Register here: https://www.eventbrite.co.uk/e/the-salon-presents-capacity-and-mental-health-tickets-570563499787
Janet Weston is assistant professor at the Centre for History in Public Health, London School of Hygiene and Tropical Medicine.
In July 1939, at the Royal Courts of Justice in London, fifty-nine-year-old Beatrice Alexander was found incapable of managing her own property and affairs. Although Alexander and those living with her insisted that she was perfectly well, the official solicitor took control of her home and money, evicted her “friends,” and hired a live-in companion to watch over her. Alexander remained legally incapable for the next thirty years.
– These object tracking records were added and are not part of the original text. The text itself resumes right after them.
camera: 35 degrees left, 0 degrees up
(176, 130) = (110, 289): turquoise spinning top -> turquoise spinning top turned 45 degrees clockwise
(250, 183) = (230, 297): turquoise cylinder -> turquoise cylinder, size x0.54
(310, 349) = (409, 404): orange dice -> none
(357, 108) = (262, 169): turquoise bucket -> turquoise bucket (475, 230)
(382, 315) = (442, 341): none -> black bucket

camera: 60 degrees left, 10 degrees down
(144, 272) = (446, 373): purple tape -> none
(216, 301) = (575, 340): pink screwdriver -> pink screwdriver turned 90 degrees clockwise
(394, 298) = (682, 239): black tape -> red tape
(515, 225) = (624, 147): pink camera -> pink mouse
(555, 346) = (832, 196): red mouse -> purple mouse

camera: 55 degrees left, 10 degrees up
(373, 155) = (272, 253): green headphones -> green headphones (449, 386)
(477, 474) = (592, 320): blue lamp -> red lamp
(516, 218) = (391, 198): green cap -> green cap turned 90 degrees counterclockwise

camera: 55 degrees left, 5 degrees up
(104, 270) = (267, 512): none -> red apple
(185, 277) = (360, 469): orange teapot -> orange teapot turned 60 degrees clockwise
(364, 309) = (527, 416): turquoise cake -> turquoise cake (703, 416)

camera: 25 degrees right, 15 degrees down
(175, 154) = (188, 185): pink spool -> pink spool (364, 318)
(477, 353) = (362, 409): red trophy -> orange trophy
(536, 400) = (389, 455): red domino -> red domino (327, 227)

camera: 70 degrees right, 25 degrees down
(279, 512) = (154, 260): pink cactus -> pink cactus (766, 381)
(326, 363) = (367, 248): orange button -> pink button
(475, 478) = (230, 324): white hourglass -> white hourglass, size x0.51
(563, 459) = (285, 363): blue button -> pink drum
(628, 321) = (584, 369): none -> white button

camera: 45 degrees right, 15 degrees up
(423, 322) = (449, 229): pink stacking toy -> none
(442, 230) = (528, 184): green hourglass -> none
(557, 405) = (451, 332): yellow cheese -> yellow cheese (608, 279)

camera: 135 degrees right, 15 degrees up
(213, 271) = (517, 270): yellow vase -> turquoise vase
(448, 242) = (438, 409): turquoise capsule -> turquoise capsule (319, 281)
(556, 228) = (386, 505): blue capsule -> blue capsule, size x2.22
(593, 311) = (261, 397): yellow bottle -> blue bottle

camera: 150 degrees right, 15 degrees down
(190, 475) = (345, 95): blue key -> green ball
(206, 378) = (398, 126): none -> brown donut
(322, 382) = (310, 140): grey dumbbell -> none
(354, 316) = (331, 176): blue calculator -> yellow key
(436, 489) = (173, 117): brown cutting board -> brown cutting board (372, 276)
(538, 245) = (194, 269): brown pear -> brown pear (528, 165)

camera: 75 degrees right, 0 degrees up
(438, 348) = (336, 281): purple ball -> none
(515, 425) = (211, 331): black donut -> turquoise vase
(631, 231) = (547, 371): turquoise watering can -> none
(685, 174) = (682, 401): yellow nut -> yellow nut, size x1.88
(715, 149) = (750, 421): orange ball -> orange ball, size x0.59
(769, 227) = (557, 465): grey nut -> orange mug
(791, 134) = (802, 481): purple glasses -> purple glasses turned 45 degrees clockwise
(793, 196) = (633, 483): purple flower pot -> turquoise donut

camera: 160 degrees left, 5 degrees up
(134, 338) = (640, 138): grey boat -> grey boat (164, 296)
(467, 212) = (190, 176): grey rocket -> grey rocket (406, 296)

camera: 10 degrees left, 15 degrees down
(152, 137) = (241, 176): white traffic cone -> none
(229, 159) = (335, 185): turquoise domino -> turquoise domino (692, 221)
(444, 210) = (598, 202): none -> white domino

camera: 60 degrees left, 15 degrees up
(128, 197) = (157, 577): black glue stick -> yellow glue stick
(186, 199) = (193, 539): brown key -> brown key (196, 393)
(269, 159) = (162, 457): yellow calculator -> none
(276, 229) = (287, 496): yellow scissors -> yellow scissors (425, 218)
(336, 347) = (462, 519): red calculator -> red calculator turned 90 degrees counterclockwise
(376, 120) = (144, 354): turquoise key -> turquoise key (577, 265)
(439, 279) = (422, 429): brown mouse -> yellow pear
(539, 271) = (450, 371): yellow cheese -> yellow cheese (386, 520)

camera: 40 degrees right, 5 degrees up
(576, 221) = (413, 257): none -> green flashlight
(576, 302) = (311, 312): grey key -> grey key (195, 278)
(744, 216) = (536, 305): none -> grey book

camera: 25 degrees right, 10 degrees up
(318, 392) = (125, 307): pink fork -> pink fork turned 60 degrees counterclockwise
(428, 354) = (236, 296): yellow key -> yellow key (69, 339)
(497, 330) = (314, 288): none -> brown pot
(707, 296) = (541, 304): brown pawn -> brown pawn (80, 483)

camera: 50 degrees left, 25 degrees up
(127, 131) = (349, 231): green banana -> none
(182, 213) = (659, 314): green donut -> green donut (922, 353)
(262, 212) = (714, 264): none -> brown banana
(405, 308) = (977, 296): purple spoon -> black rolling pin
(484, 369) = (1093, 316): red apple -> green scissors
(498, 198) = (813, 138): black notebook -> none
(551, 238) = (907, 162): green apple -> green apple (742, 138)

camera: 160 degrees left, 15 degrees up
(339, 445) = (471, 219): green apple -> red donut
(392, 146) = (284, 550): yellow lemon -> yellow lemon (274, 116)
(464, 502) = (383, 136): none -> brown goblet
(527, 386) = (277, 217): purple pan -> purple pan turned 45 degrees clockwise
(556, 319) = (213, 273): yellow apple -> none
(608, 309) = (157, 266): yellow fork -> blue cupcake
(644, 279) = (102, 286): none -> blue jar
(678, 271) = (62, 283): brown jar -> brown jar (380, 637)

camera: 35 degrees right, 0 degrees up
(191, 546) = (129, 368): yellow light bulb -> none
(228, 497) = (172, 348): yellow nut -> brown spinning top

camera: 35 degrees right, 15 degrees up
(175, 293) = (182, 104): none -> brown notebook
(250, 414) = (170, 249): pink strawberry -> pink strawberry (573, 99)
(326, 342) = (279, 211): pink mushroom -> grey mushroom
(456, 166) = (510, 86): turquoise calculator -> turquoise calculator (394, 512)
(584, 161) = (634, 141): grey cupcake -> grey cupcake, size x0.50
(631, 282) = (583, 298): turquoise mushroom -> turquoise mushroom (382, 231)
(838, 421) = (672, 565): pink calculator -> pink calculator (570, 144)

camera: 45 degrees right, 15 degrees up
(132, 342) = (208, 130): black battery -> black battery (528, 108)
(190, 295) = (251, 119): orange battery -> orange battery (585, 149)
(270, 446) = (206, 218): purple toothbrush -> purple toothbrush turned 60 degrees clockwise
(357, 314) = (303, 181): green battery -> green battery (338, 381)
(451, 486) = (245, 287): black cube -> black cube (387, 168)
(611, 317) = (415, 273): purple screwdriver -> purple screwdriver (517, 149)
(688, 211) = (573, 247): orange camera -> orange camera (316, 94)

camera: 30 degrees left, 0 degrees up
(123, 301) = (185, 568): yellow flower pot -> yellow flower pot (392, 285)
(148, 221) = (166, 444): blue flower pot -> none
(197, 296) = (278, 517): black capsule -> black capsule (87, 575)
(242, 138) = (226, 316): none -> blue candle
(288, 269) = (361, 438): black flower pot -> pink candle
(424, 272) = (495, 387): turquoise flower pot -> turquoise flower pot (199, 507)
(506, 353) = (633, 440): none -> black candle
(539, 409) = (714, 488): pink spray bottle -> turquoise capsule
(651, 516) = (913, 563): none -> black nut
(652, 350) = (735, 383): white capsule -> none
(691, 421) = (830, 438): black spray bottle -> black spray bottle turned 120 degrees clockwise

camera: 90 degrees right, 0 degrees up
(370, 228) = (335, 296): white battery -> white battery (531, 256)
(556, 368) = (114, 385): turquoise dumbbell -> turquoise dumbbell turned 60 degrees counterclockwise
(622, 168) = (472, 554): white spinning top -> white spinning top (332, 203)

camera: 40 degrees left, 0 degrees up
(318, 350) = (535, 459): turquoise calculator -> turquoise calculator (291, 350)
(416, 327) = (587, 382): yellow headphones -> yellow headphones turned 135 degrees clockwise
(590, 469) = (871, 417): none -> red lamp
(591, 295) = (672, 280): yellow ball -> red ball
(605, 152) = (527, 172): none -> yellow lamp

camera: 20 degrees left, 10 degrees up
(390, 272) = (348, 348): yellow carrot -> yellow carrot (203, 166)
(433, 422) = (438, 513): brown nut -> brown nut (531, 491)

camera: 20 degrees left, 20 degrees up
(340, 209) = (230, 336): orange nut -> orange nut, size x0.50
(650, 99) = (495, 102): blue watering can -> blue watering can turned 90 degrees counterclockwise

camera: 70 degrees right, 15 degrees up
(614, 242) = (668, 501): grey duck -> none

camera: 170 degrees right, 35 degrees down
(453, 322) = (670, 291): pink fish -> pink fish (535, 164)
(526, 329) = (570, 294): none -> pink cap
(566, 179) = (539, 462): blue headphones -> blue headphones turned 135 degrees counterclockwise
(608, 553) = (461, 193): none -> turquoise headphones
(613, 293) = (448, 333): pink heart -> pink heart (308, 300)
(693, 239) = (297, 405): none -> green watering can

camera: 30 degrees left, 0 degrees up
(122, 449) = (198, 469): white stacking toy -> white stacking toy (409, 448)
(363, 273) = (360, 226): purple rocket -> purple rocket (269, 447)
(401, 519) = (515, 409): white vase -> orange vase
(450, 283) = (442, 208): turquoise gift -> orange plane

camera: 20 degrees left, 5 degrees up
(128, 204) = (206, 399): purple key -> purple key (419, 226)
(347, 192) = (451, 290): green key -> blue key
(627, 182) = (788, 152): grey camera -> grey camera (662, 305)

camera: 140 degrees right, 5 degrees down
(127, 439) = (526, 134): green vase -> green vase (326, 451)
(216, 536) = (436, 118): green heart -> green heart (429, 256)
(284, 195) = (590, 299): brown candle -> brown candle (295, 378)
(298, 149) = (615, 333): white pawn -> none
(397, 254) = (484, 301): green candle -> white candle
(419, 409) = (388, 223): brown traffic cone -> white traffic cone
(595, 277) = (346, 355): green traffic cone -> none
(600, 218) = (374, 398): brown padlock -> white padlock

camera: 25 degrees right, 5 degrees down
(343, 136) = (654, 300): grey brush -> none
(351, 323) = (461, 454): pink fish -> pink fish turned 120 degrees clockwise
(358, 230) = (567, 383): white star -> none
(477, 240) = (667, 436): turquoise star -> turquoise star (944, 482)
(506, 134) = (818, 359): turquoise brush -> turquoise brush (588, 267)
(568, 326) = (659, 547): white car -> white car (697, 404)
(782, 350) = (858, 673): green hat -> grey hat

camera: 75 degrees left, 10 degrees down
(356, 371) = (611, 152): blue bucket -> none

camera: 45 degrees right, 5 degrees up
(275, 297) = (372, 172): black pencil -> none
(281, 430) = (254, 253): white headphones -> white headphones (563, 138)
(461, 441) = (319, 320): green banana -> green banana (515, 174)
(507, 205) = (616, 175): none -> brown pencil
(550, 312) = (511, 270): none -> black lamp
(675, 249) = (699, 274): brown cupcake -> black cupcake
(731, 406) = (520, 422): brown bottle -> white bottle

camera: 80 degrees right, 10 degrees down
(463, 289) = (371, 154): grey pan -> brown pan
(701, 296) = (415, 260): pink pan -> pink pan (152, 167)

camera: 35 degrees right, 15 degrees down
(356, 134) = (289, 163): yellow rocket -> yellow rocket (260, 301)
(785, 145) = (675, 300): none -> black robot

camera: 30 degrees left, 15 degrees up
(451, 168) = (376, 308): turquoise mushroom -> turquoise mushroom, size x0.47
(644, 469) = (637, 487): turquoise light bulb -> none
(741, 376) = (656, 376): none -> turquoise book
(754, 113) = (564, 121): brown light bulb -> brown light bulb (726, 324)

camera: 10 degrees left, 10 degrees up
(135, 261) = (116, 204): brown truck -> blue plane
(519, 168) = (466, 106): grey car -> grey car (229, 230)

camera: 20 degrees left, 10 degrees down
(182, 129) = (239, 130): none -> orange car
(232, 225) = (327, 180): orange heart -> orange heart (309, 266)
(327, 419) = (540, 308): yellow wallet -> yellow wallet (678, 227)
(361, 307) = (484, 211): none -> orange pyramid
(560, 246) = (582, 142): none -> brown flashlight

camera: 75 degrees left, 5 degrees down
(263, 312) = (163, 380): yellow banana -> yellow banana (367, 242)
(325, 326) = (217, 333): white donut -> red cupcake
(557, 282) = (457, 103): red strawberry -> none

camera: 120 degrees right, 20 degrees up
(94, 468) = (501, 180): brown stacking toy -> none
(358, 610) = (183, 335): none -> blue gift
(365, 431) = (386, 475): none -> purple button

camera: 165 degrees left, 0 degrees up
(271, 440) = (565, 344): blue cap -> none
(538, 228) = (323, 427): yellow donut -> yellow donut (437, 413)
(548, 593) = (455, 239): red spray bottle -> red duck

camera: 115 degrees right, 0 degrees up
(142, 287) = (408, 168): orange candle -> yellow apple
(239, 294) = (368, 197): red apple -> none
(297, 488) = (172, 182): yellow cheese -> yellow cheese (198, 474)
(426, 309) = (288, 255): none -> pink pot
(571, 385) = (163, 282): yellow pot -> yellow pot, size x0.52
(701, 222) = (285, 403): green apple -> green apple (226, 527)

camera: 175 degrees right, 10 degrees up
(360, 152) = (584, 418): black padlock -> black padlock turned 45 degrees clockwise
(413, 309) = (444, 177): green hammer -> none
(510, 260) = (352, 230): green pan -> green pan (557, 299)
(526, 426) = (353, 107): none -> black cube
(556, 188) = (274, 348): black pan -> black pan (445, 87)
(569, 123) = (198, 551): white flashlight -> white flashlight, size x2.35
In the mid-twentieth century, Alexander was one of about thirty thousand people in England and Wales who were, at any time, legally “incapable” and under the auspices of what is now the Court of Protection. Focusing on the period between the 1920s and the 1960s, Looking After Miss Alexander explains the workings of the court, using Alexander’s unusual case to consider the complexities of this aspect of mental health law. Drawing on Court of Protection archives - some of which were made publicly available for the first time in 2019 - and micro-historical methods, Janet Weston also highlights the role of chance, subjectivity, and uncertainty in shaping how events unfolded then, and the stories we tell about those events today.
An engaging and accessible history of mental capacity law, Looking After Miss Alexander examines ideas of citizenship and welfare, gender and vulnerability, care and control, and the role of the state. It also offers reflections on historical research and writing itself.